> **Given data**:

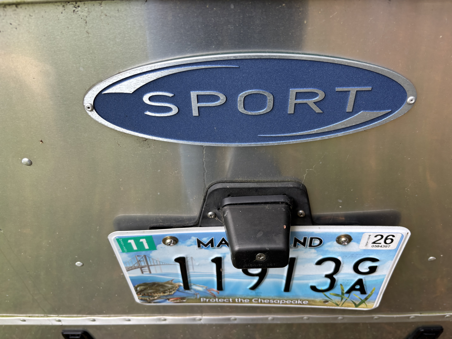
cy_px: 170
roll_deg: +0.8
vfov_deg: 53.1
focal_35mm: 26
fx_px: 339
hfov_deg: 67.3
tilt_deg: -30.3
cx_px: 226
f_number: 1.6
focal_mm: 5.96
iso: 40
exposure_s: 1/121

> **Exercise prompt**:
With the pictures removed, repeat the listing above exactly as it stands.

> **Answer to this task**:
cy_px: 170
roll_deg: +0.8
vfov_deg: 53.1
focal_35mm: 26
fx_px: 339
hfov_deg: 67.3
tilt_deg: -30.3
cx_px: 226
f_number: 1.6
focal_mm: 5.96
iso: 40
exposure_s: 1/121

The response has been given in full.